## TEXTO DE LEITURA:
▼

Preço do leite pago ao produtor de MT apresentou leve alta de 0,82%

04-05-2021 10:26:03 Por:

Preço do leite pago ao produtor de MT apresentou leve alta de 0,82%
Reajustes: abril se encerrou e, com isso, os laticínios mato-grossenses realizaram o pagamento aos produtores pelo leite captado em mar.21. Foi observada uma leve alta no preço médio do litro do leite, sendo 0,82% maior no comparativo mensal, logo, o valor médio pago ao produtor pelo leite captado em março foi de R$ 1,61/l, em Mato Grosso.

Esse aumento no preço do leite foi puxado pelas regiões oeste (7,03%) e norte (1,10%), uma vez que as demais regiões do estado apresentaram queda em seus preços. Apesar de esse preço ser ainda menor que os patamares do 4º trim.20 (R$ 1,73/l), é importante frisar que o valor pago em março é o maior já registrado para o mês dentro da série histórica do Imea e supera em 57,69% o preço de mar.20. Este cenário de preços foi reflexo do aumento no custo de produção, e de uma maior demanda externa, uma vez que as exportações de lácteos apresentaram um aumento de 74,65% em mar.21.


O índice de captação de leite apresentou decréscimo de 8,65% ante o mês passado. O recuo na oferta da matéria-prima foi pautado pela greve dos produtores da região oeste de Mato Grosso. No mercado atacadista, após registrar queda por dois meses consecutivos, o preço do leite UHT aumentou 5,77% nas indústrias. Em contrapartida, o queijo muçarela seguiu em tendência de queda, de 1,46% no comparativo mensal.

▲

## PROBLEMAS A RESOLVER:
[1] Segundo a notícia sobre o preço do leite, qual foi o valor médio pago ao produtor pelo leite captado em março em Mato Grosso?
[2] Quais são todos os percentuais citados na notícia sobre o preço do leite?

## TRECHOS DE REGISTROS:
▼

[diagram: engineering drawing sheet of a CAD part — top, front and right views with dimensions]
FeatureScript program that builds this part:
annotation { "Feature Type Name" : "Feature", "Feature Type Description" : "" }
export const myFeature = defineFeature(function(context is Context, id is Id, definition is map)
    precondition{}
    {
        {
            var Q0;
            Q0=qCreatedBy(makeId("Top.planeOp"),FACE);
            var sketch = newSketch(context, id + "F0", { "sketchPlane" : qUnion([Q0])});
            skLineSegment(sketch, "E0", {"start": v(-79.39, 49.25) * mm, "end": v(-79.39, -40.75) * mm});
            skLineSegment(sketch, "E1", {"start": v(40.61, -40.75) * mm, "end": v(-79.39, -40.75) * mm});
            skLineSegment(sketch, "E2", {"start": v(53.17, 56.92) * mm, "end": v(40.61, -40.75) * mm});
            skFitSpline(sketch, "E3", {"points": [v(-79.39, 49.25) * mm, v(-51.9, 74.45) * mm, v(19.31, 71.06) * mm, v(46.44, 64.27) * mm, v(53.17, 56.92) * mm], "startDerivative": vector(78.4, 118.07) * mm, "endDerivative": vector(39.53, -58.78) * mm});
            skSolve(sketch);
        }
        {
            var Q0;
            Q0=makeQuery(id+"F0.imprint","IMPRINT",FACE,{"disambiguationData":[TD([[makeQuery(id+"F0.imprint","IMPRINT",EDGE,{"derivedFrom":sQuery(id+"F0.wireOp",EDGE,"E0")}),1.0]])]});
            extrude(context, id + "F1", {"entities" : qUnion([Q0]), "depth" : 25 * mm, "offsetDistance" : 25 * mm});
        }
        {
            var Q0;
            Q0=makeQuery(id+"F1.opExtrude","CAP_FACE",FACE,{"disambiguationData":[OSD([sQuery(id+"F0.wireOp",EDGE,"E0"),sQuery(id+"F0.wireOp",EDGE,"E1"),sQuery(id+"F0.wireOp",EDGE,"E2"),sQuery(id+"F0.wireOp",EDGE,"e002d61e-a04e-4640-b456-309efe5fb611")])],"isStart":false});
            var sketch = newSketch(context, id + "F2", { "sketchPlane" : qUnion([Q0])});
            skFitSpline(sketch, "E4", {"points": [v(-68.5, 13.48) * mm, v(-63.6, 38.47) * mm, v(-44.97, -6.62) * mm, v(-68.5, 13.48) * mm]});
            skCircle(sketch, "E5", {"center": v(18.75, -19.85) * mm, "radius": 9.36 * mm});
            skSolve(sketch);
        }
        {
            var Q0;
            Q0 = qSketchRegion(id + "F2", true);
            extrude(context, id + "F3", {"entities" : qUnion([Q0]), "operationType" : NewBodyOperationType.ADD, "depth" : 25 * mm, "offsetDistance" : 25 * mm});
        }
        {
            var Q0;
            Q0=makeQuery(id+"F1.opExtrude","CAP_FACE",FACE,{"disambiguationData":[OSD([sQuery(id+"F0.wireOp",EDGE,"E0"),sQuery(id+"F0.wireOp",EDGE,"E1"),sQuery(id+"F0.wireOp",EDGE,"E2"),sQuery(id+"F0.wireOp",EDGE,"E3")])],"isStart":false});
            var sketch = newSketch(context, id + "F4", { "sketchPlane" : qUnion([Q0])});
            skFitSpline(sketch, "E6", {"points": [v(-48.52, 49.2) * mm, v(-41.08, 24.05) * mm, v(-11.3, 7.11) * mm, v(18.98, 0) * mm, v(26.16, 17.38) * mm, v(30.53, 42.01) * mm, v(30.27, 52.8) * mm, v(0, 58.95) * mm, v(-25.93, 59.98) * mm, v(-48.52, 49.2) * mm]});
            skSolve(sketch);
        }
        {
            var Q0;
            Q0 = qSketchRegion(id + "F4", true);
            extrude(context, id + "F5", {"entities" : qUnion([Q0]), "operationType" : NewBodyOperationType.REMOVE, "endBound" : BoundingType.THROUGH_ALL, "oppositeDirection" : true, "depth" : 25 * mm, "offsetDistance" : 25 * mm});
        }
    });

▲

## SUAS RESPOSTAS ESCRITAS:
[1] R$ 1,61 por litro.

[2] 0,82%; 7,03%; 1,10%; 57,69%; 74,65%; 8,65%; 5,77%; 1,46%.